A Gweru, la città più grande tra i due capolinea, la possibilità di acquistare acqua e del cibo: "Sadza (il piatto unico dello Zimbabwe...) per tutti, come se non ci fosse un domani".
Nella stazione successiva Somabhula, nodo ferroviario da dove si dirama la linea verso sud incorciamo tn treno fermo nell'altro binario diretto a Chiradzi: ripartiremo prima noi o loro? Nessuno dei due. I minuti passano; confusione, concitazione. Finalmente è chiaro. Il locomotore del "Chiradzi" è guasto, agganceremo noi quel convoglio e lo riporteremo a Bulawayo.

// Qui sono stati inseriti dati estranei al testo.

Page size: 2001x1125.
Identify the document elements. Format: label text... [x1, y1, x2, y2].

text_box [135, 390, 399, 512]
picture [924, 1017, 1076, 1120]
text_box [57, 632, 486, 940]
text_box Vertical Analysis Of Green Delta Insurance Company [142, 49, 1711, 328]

"E i passeggeri diretti a Chiradzi che faranno?" -mi chiedevo-
Lo scoprirò presto.
Una lunga e articolata operazione di movimento&agganciamento e il nostro convoglio da otto diventa a sedici vagoni; ripartiamo, ma dopo una decina di km circa, l'ennesima sosta, in campagna, nei pressi di un passaggio a livello. Gran parte dei passeggeri dell'altro treno,
quelli diretti a Chiradzi, scendono rapidamente i loro enormi bagagli e tentano di fermare i veicoli diretti verso sud. Da quel che ho visto, inizialmente, con poca fortuna...

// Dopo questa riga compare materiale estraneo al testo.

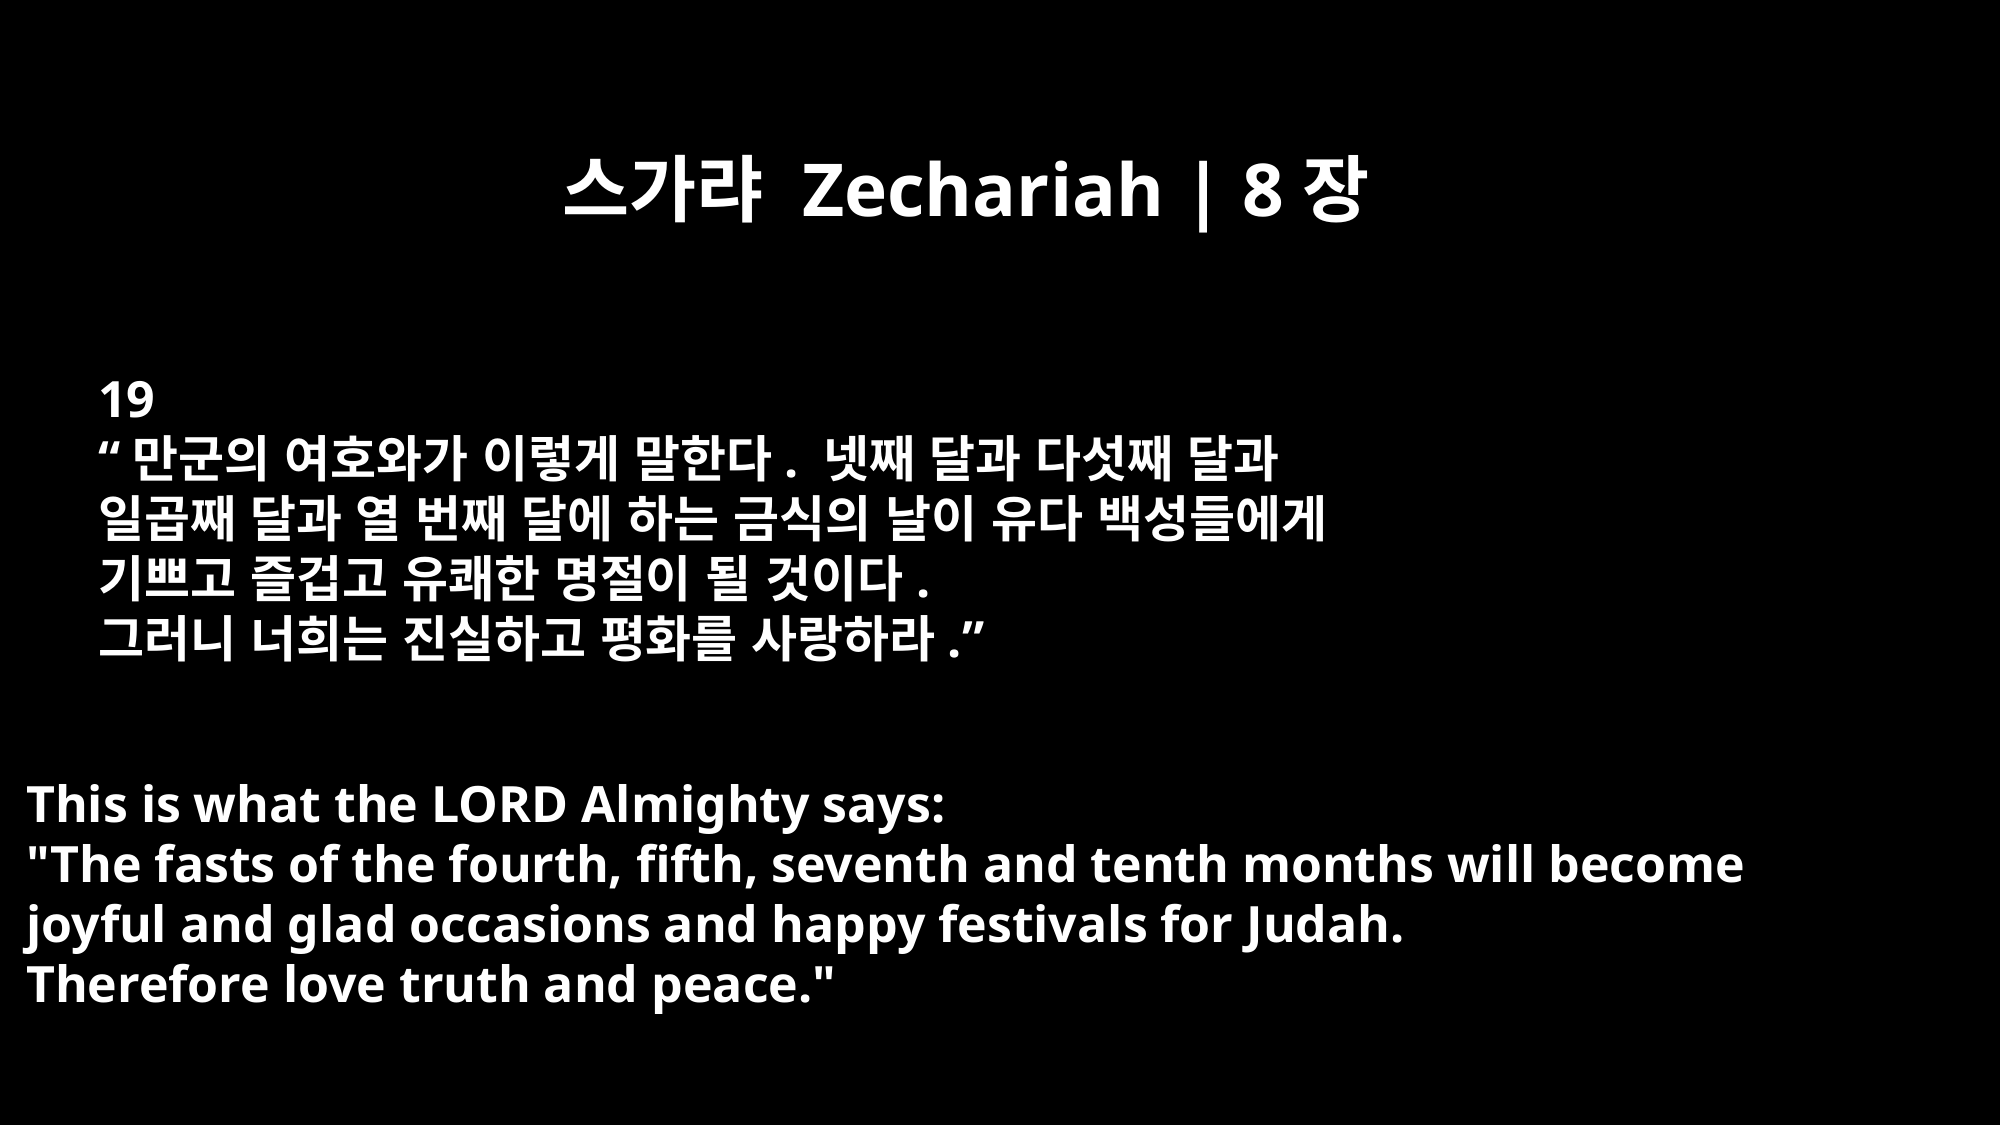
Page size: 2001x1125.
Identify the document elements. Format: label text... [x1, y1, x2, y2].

text_box 스가랴 Zechariah | 8장 [547, 136, 1385, 239]
text_box 19 “만군의 여호와가 이렇게 말한다. 넷째 달과 다섯째 달과 일곱째 달과 열 번째 달에 하는 금식의 날이 유다 백성들에게 기쁘고 즐겁고 유쾌한 명절이 될 것이다. 그러니 너희는 진실하고 평화를 사랑하라.” [83, 359, 1357, 675]
text_box This is what the LORD Almighty says: "The fasts of the fourth, fifth, seventh and tenth months will become joyful and glad occasions and happy festivals for Judah. Therefore love truth and peace." [11, 764, 1774, 1020]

Verso le 16,15 un'enorme fabbrica di materiali per l'edilizia -"La più grande dello Zimbabwe", mi dicono- segna l'ingresso a Bulawayo.
Ci siamo. Quasi.
Ulteriori quattro stazioni e relative lunghe soste per consentire la discesa dei passeggeri e dei loro grandi e pesanti bagagli. A poche centinaia di metri dalla meta, in curva, il treno ferma ancora. Vedo la stazione, ma siamo bloccati; qualcuno comincia a scendere e altre persone lasciano il convoglio e si avviano sui binari, in direzioni diverse. Provo a scendere anch'io, ma sono convinto a rimanere a bordo dal capotreno:
"Tra pochi istanti ripartiamo".
I pochi istanti diventano minuti, sto per perdere la pazienza, quando un convoglio in uscita dalla stazione, libererà un binario per noi. Urlo:
"Partono e arrivano due treni al giorno, questo è in ritardo di nove ore e si ricordano adesso di liberare un binario??".

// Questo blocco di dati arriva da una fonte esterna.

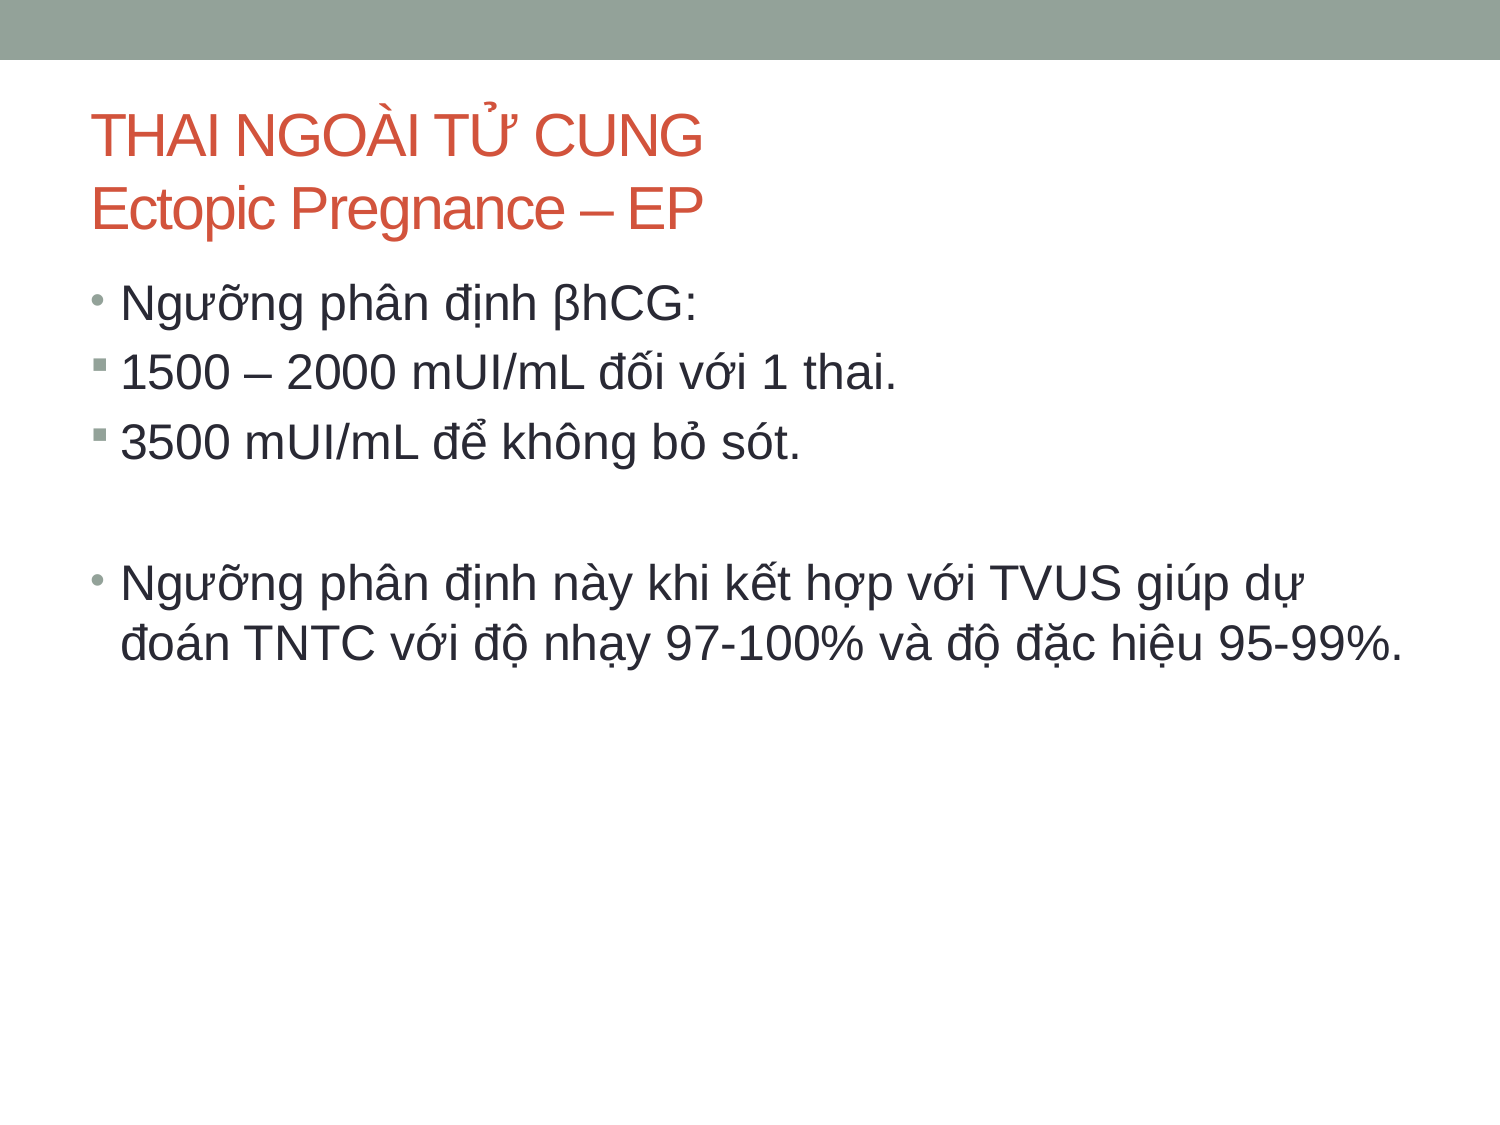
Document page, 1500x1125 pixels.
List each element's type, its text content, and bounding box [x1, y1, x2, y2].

list Ngưỡng phân định βhCG: 1500 – 2000 mUI/mL đối với 1 thai. 3500 mUI/mL để không bỏ sót. Ngưỡng phân định này khi kết hợp với TVUS giúp dự đoán TNTC với độ nhạy 97-100% và độ đặc hiệu 95-99%. [75, 262, 1425, 1063]
title THAI NGOÀI TỬ CUNG Ectopic Pregnance – EP [75, 87, 1425, 250]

Non ci fa caso nessuno; mi stupisce l'incredibile rassegnazione con la quale quella gente accetta le cose.
Infine, poco dopo le 17,30, il treno termina la sua corsa.

Non è stato il viaggio più lungo -32 anni prima di Greta (...) ho percorso, senza cambi, a bordo del mitico "Viking Express", la tratta Stoccolma-Parigi- e nemmeno il più faticoso -che resta, ineguagliabile, il viaggio in un carro merci del treno del ferro in Mauritania- ma pure questo Harare-Bulawayo resterà scolpito per sempre nella mia memoria.